His father, Rev. Zenas Lockwood Leonard, fifth in descent from Solomon, who landed at Duxbury in 1636, was born at Bridgewater 1773; graduated at Brown University in 1794 and came to Sturbridge as a Baptist minister in 1796. During his long pastorate of thirty-six years he had a more than ordinary interest and influence in the affairs of the community.
Though on a small salary, never exceeding two hundred dollars, he maintained a hospitable home, gave his children a good education (sending his eldest son through Brown University), kept free from debt and gave his family an honorable position in the community. In all household affairs he was ably aided by his wife, who was a model of quiet efficiency.
Of their seven children, Manning was the fifth, having a brother and two sisters older and a brother and sister younger than himself. Reared in a home of order, thrift and industry, he naturally developed such a degree of self-reliance, diligence and self-respect as gave early promise of sure and honorable success in life. Generously determining to forego the advantages of a college education, he defrayed his own expenses during a course in English and the mathematics at Amherst Academy, under the tuition of Rev. Simeon Colton, D. D., taught school a term at South Amherst and then, to school himself for business life, became a clerk in the dry-goods house of Tiffany, Anderson & Co., of New York City. After three years spent in an earnest endeavor to master every detail of the business, he went West in 1835, the year of his majority, and in 1838, joining with George M. Phelps, a young man also from Worcester County, established himself in business in Madison, Indiana. He prospered. In 1840 he married Mary F., daughter of Hon. Ebenezer Davis Ammidown of Southbridge, Mass., than whom no one had greater part in making Southbridge the beautiful town it is, or contributed more to its material advancement.

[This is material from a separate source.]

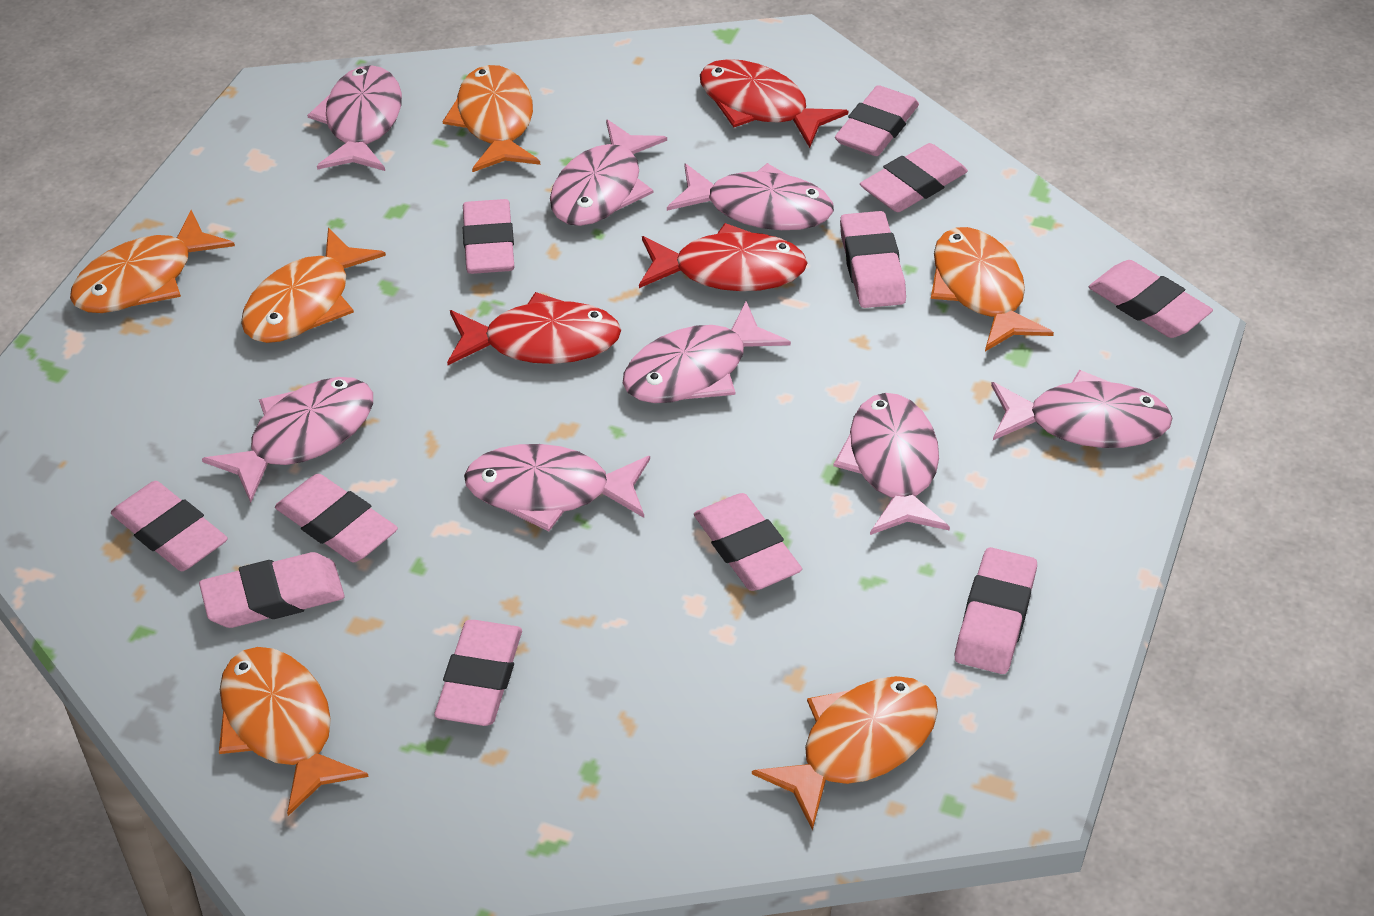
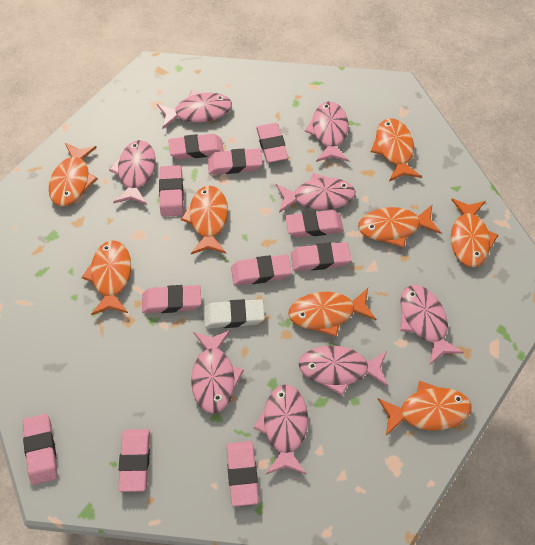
orange fish: 6 -> 8
red fish: 3 -> 0
white eraser: 0 -> 1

In 1844 he returned to Southbridge, and first, with his father-in-law, and later with Chester A. Dresser, was for twenty years engaged in the cotton manufacturing business at what is known as the Central Mills. On account of failing health he retired from active business in 1863. Nevertheless, he did not subside into listlessness and idleness, but maintained an active interest in public affairs; was on the Board of Selectmen during the early years of the war; was a representative in the State Legislature, and for many years a member of the Southbridge Public Library Committee; a prime mover in the establishment of the Southbridge Savings Bank in 1848, he was secretary of that corporation until his death, and also was a director in the National Bank.
He was an active and consistent member of the Congregational Church for more than fifty years, and generous in his support of the great work of home and foreign missions as well as various undenominational charities.
For many years, more or less of an invalid, he traveled much for health as well as for business - twice visiting Europe, once California and many times going to the great prairie States. Yielding to a complication of diseases, he died at Southbridge July 31, 1885, having completed his seventy-first year two months before.
In early life ever striving to fit himself for the task of the morrow, while faithfully fulfilling the duties of the day, he won promotion by merit rather than sought it by favor.
In middle life a man of reserve power, whose sagacity and foresight gave him success where others failed, and being eminently a just man, he was made the recipient of many public as well as many private trusts.
In maturer years more conservative and cautious, yet never a captious
obstructionist, his counsels were the more valuable because his course
had been always consistent - ever securing not the applause of the many,
but the approval of the best; he had been not a partisan, but a patriot.